STORED ROWS ::
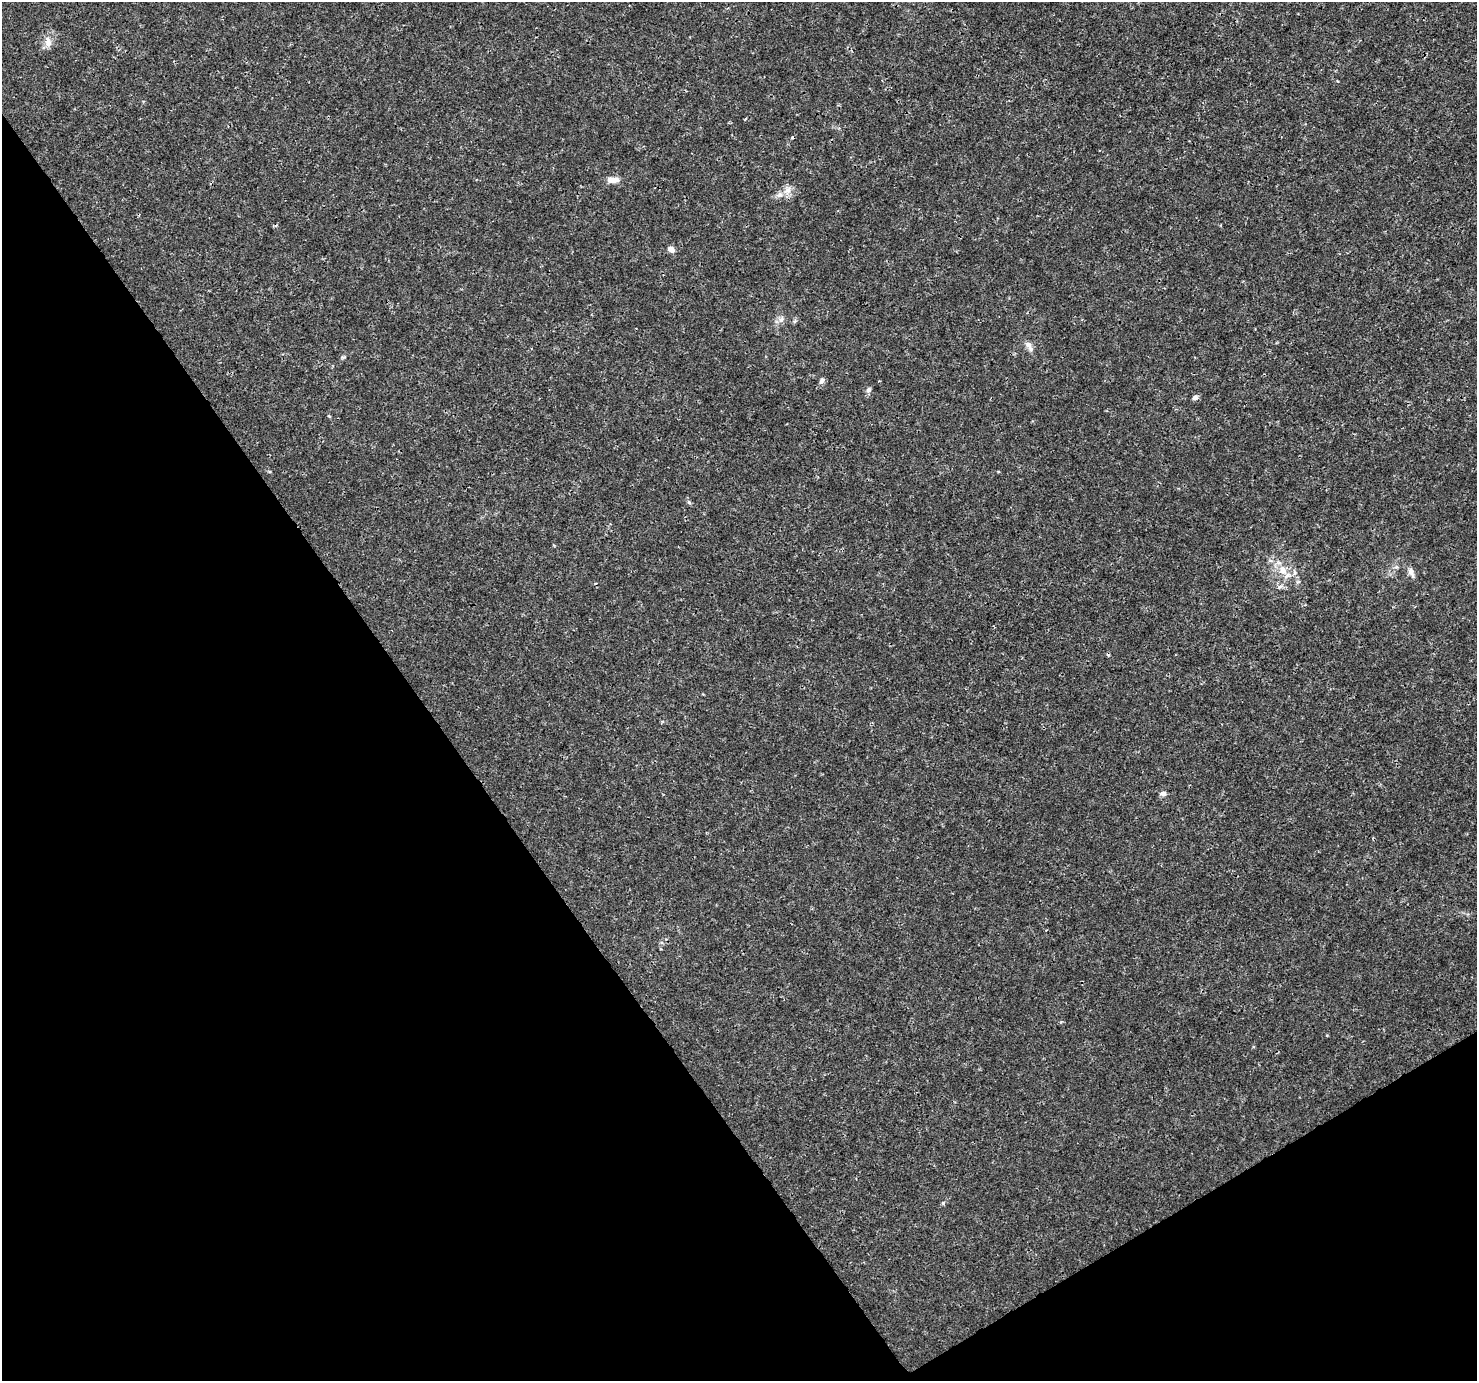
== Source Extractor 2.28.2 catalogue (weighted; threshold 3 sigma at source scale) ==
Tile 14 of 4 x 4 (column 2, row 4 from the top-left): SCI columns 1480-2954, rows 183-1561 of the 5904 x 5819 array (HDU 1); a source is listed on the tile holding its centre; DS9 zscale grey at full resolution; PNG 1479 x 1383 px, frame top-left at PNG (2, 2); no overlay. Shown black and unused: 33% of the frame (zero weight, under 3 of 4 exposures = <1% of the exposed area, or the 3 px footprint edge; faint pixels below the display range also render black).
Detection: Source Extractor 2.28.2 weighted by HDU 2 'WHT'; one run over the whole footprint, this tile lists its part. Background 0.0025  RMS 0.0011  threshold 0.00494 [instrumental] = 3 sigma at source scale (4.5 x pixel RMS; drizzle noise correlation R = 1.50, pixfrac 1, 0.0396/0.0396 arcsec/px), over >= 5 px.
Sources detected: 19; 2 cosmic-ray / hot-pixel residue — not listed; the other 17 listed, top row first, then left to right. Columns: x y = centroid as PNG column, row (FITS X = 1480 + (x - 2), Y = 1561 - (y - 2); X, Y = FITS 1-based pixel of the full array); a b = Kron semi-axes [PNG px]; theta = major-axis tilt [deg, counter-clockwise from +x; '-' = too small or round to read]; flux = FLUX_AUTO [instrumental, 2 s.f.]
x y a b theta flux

EXERCISE DETAILS :: Please rewrite the text of every row above, changing each "threshold" to "detection limit" and keeping everything else the same. Omit the pictures from your answer.

TASK SOLUTION ::
== Source Extractor 2.28.2 catalogue (weighted; detection limit 3 sigma at source scale) ==
Tile 14 of 4 x 4 (column 2, row 4 from the top-left): SCI columns 1480-2954, rows 183-1561 of the 5904 x 5819 array (HDU 1); a source is listed on the tile holding its centre; DS9 zscale grey at full resolution; PNG 1479 x 1383 px, frame top-left at PNG (2, 2); no overlay. Shown black and unused: 33% of the frame (zero weight, under 3 of 4 exposures = <1% of the exposed area, or the 3 px footprint edge; faint pixels below the display range also render black).
Detection: Source Extractor 2.28.2 weighted by HDU 2 'WHT'; one run over the whole footprint, this tile lists its part. Background 0.0025  RMS 0.0011  detection limit 0.00494 [instrumental] = 3 sigma at source scale (4.5 x pixel RMS; drizzle noise correlation R = 1.50, pixfrac 1, 0.0396/0.0396 arcsec/px), over >= 5 px.
Sources detected: 19; 2 cosmic-ray / hot-pixel residue — not listed; the other 17 listed, top row first, then left to right. Columns: x y = centroid as PNG column, row (FITS X = 1480 + (x - 2), Y = 1561 - (y - 2); X, Y = FITS 1-based pixel of the full array); a b = Kron semi-axes [PNG px]; theta = major-axis tilt [deg, counter-clockwise from +x; '-' = too small or round to read]; flux = FLUX_AUTO [instrumental, 2 s.f.]
x y a b theta flux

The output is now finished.